EILAT, Israel (AP) _ The Iranian flight attendant who hijacked a passenger plane to Israel with 175 people aboard said Thursday he was desperate to flee Iran’s repressive government.

``I believe the people of Iran do not deserve to be in such an oppressed situation,″ said Reza Jabari, 29. ``I wanted to make it public and announce it to the world.

``I had no intention of harming the passengers or the crew,″ Jabari said in an interview with The Associated Press at the Eilat police station.

Iran, meanwhile, stepped up its accusations that Israel had colluded with the hijacker from the start, a charge Israeli officials denied.

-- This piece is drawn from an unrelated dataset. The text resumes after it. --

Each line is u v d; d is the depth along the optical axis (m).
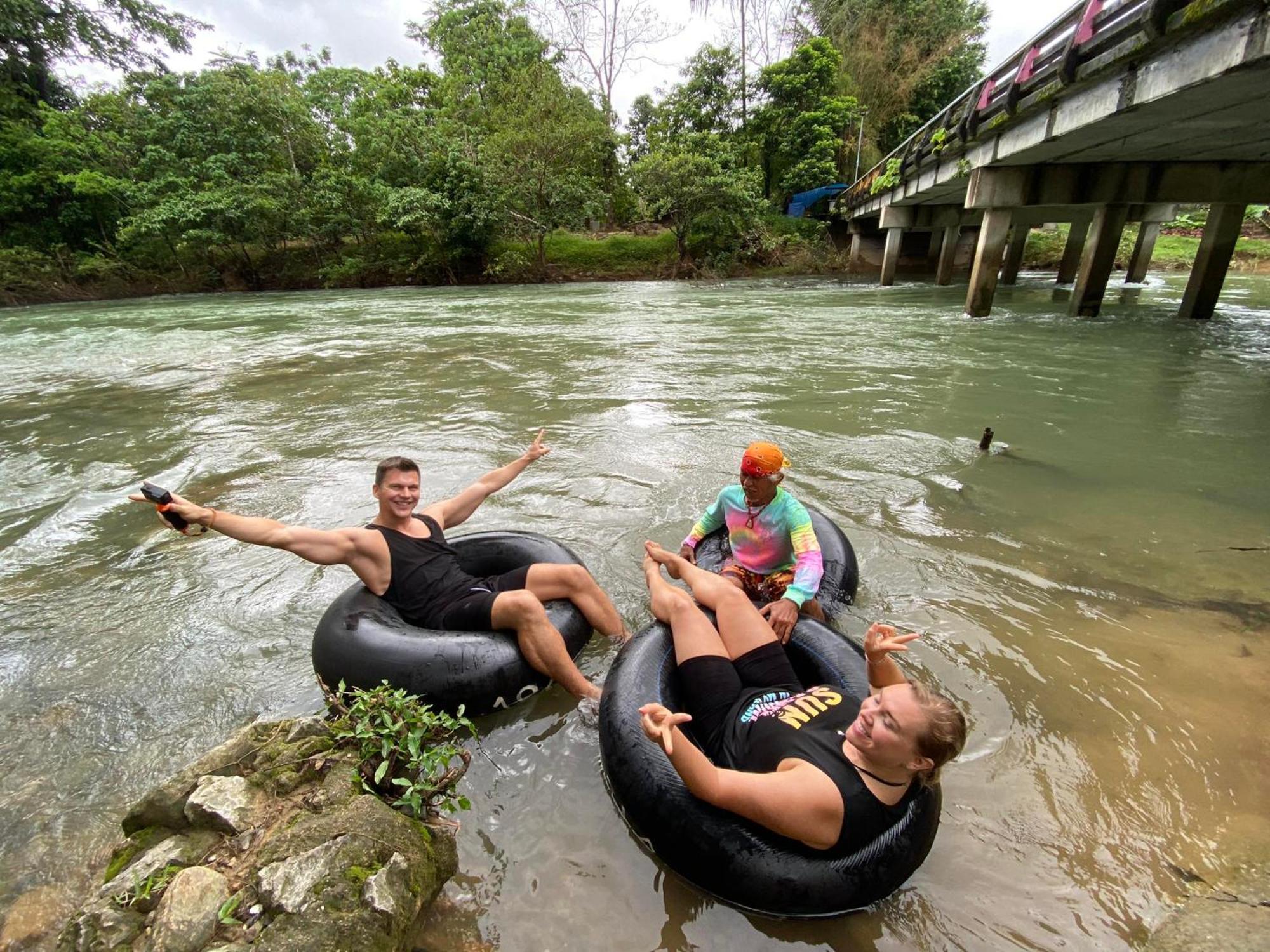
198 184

Jabari appeared Thursday in Eilat Magistrate’s Court, where Judge Shlomo Bar Eli ruled he could be held for up to 15 days while authorities investigated him on charges of air piracy, hijacking, weapons possession and infiltration.

The Iranian plane was hijacked Tuesday morning during a flight from Tehran to the Persian Gulf resort island of Kish. It was returned to Tehran on Wednesday with 174 passengers and crew, including some passengers who witnesses said had asked for asylum.

It was not immediately clear why the passengers had been denied asylum.

Iran’s Parliament speaker, Ali Akbar Nateq Nouri, was quoted on state-run Tehran radio as saying the delay in returning the plane and the refusal to extradite the hijacker demonstrated ``the Zionist regime’s terrorist nature.″

He also protested Israel’s interrogation of the passengers.

The captain of the plane, whose name was not given, suggested in a radio interview that the Israelis had advance knowledge of the hijacker’s arrival, noting the flight attendant ``immediately decided on going to Israel, which was strange to me.″

Jabari denied having any contact with Israel before the hijacking, but said he had intended from the outset to reach the Jewish state.

Israeli government spokesman Uri Dromi called the suggestion that Israel had conspired with the hijacker ``nonsense.″

``The plane asked for permission first to land in Saudi Arabia and Jordan and was refused,″ he said. ``We got a request from the pilot who said he was out of fuel, and for humanitarian reasons we let the plane land.″

Bar Eli said Jabari fired his pistol into the air during the hijacking ``to show that he was serious.″ Jabari surrendered to Israeli police shortly after the plane landed at Ovda Air Force Base in the southern Negev desert, about 18 miles north of Eilat.

The Iranian said little in answer to reporters’ questions. When asked if he wanted to go back to Iran, he looked as if he might cry.

``He’s a good guy,″ said police investigator Eli Monsonego. ``He’s nice.″

Jabari told the AP he was worried the Iranian authorities would try and hurt the mother, three brothers and sister he left behind.

Told Thursday that he was being held so police and other authorities could conduct further investigations, Jabari asked nervously, ``Only Israeli authorities?″

``Only Israeli authorities,″ the judge reassured him.

Despite reports he has asked for political asylum, Jabari said he has not yet decided if he wants to stay in Israel.